Dipping his toes into the world of dictionaries wasn’t just out of personal interest, though. Fatsis aimed to grant readers with this immersion he had experienced throughout his newest book Unabridged: The Thrill of (and Threat to) the Modern Dictionary by translating to readers not only what these words and the people that define them go through on a day-to-day basis, but also how difficult a task is that most people don’t give a second thought about.
“So, the struggle to learn to do something — whether it’s kick a football or learn 10,000 seven-letter words, or, in this case, learn how to define a word for the dictionary — you want to struggle so that the reader can sort of struggle along and empathize with you,” Fatsis said.
A dictionary’s tribulations aren’t limited to Google’s AI and the daily tasks that workers endure; dictionaries also face the same problems newspapers across the world do. This is something Fatsis took time researching for the book.
“To understand better how this centuries-old tradition’s craft was facing these headwinds that were similar to what newspapers are facing and what other media are facing — that’s the connection here,” Fatsis said. “It’s appreciating that something that looks like it’s this little substratum media actually has the same challenges that more familiar, daily institutions are facing right now.”
With language forever changing especially in today’s age of social media and the internet, Fatsis said it is more important than ever before to document these changes.
“The role of the dictionary in documenting that rapid change, I think, is essential to culture,” Fatsis said. “And because we need to have a repository of words because language is what we are as human beings, and for the historical record alone, we need to be documenting year in and year out, day in and day out.”
To Fatsis, examining how languages change, what forces propel those changes and how much they are adopted into mainstream culture is an essential part of documenting human history.
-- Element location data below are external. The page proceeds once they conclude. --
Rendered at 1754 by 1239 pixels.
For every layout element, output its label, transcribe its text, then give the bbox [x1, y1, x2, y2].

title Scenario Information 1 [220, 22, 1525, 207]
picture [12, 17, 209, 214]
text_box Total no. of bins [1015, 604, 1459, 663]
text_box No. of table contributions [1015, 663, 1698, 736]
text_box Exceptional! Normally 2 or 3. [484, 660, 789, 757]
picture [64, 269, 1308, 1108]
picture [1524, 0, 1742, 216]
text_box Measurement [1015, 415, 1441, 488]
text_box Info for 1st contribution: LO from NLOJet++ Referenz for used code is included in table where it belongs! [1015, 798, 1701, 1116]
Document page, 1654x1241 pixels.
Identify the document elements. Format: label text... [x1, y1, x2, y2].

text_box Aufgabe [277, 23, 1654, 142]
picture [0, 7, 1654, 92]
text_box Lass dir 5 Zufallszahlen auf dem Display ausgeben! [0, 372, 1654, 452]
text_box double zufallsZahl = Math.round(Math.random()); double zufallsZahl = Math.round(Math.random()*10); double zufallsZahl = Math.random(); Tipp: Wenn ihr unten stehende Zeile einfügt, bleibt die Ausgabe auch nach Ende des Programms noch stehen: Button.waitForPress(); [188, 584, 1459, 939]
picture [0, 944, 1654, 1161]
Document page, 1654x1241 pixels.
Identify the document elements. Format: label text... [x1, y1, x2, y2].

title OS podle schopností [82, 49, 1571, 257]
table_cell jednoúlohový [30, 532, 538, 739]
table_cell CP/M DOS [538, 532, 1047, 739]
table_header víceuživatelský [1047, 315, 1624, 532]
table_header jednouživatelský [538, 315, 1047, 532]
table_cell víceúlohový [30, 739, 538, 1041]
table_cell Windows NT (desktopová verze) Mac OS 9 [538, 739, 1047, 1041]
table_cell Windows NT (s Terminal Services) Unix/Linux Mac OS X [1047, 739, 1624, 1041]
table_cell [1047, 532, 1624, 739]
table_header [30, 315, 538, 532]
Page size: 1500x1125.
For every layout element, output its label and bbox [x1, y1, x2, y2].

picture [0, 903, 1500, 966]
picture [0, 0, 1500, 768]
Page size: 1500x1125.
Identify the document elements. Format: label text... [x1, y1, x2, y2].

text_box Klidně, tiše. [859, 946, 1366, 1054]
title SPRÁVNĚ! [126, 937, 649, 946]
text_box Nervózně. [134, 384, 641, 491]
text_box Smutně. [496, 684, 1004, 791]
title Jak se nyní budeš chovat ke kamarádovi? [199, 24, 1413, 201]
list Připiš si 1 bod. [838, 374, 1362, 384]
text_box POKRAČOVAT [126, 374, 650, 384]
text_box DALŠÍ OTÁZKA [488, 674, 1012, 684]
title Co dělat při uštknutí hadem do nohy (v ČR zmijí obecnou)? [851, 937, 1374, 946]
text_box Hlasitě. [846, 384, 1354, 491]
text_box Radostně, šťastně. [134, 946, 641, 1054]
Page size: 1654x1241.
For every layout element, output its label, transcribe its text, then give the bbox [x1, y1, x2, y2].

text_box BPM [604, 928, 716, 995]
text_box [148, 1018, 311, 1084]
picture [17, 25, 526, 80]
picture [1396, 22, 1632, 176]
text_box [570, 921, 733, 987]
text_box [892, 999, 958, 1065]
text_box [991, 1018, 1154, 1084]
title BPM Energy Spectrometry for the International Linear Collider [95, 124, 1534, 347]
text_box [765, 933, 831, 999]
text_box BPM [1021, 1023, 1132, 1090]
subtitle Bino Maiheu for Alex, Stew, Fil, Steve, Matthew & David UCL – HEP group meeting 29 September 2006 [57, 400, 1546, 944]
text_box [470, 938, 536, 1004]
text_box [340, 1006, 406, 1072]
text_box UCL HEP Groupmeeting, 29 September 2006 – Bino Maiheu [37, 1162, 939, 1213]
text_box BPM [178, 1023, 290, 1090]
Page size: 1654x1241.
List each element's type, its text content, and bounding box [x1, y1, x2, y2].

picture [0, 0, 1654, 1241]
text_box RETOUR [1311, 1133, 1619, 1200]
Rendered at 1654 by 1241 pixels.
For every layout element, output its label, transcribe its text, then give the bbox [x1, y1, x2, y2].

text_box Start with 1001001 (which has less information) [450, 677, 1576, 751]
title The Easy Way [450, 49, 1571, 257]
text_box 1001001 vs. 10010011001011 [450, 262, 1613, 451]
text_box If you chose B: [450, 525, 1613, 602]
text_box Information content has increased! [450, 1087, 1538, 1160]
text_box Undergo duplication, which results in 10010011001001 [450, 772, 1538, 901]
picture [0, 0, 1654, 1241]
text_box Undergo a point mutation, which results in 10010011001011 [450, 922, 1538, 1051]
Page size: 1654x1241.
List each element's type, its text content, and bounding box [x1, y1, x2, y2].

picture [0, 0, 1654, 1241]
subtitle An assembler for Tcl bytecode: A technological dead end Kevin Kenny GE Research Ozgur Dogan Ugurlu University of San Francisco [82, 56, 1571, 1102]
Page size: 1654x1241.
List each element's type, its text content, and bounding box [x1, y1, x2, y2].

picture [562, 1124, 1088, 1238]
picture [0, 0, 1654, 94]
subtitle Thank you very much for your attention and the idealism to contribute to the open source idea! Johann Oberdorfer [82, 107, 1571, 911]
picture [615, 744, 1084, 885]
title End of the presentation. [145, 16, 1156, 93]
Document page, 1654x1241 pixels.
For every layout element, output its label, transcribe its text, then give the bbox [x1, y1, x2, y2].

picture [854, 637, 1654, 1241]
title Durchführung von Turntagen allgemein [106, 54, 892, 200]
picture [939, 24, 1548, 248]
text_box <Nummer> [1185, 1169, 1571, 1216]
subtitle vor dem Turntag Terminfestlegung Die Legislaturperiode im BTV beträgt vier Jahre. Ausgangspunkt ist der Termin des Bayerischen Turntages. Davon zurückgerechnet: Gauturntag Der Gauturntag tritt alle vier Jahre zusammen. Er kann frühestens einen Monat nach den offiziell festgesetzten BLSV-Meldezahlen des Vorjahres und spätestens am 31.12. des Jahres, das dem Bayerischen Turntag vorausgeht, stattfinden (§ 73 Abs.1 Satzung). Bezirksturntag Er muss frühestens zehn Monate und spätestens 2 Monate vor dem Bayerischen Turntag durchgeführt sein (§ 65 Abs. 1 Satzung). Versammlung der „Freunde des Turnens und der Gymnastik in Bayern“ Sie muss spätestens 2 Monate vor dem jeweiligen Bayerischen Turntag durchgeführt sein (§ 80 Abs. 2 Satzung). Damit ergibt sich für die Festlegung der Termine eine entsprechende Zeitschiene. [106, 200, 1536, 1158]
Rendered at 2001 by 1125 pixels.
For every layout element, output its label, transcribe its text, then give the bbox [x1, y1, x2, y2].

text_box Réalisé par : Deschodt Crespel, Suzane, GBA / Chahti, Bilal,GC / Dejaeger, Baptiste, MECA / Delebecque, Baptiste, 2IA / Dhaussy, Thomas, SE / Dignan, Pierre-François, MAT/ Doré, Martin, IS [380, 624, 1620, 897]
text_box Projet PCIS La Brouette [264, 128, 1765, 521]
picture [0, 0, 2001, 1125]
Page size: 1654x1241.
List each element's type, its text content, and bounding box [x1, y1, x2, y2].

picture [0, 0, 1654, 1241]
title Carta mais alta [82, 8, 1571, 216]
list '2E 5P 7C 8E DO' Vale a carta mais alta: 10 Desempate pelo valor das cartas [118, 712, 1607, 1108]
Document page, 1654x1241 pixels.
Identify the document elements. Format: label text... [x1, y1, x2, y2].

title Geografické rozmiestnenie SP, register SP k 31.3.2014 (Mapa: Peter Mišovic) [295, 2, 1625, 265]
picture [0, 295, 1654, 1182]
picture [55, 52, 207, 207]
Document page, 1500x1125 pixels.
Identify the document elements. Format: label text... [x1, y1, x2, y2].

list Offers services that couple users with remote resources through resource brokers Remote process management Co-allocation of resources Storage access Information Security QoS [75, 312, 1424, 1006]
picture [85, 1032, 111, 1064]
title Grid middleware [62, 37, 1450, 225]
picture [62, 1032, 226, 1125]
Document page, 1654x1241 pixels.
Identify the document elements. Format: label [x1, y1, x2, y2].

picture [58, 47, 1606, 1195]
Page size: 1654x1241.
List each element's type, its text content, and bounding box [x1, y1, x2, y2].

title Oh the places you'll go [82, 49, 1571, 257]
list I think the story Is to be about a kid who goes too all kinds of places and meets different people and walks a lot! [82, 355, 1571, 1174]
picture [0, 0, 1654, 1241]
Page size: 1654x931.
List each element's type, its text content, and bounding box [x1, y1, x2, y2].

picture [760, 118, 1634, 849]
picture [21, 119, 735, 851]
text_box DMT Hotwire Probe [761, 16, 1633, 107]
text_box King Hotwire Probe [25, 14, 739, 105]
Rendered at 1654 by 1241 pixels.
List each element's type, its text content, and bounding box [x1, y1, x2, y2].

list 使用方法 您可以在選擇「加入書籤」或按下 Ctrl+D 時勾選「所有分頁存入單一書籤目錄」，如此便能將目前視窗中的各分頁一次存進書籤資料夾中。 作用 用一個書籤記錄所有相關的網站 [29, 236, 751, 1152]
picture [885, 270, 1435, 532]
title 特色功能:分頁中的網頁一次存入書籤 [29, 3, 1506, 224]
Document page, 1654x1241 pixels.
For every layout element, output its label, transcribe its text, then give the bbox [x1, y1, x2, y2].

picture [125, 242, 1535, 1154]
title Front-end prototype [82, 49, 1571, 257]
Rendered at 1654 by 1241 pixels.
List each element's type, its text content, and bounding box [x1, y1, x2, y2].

This momentary acknowledgment and recording of how humans talk to one another is what drew Fatsis to immerse himself into this world in the first place.
“To me, that’s just fascinating,” Fatsis said. “That’s part of the reason I wanted to write Unabridged: just to be inside the room where this all happens, like trying to figure out what’s being used, what’s been overlooked, how do we document it, determining whether something is worthy of enshrining, basically, in the online dictionary.”
Acknowledging that the internet is a better delivery system than physical dictionaries, Fatsis still believes that it is necessary to have the authority of Merriam-Webster or the Oxford Dictionary.
“They are the people that do this for a living, and there are fewer and fewer of them making these critical decisions about what’s important to define,” Fatsis said. “We need to have it recorded somewhere in a systematic way, so that people can look and find and understand the way that we were speaking, writing, communicating at any given time.”
Fatsis has immersed himself in the world of Scrabble for his book Word Freak, the NFL for his book A Few Seconds of Panic: A Sportswriter Plays in the NFL and now dictionaries at Merriam-Webster. After writing, these experiences aren’t forgotten but instead become a part of him, so much now that words like “choogle” aren’t just words any more, but measures of history and culture.
“That, to me, is what’s so fun about language,” Fatsis said. “You never know where you’re going to see something that makes you go, ‘Huh,’ and makes you want to get a substantive explanation for the history of it.”
At 2 p.m. today in the Hall of Philosophy, Fatsis will present on Unabridged: The Thrill (and Threat to) the Modern Dictionary, a Chautauqua Literary and Scientific Circle selection. Here, Fatsis will speak to the value of the dictionary, its history, its employees and the importance of language in today’s world.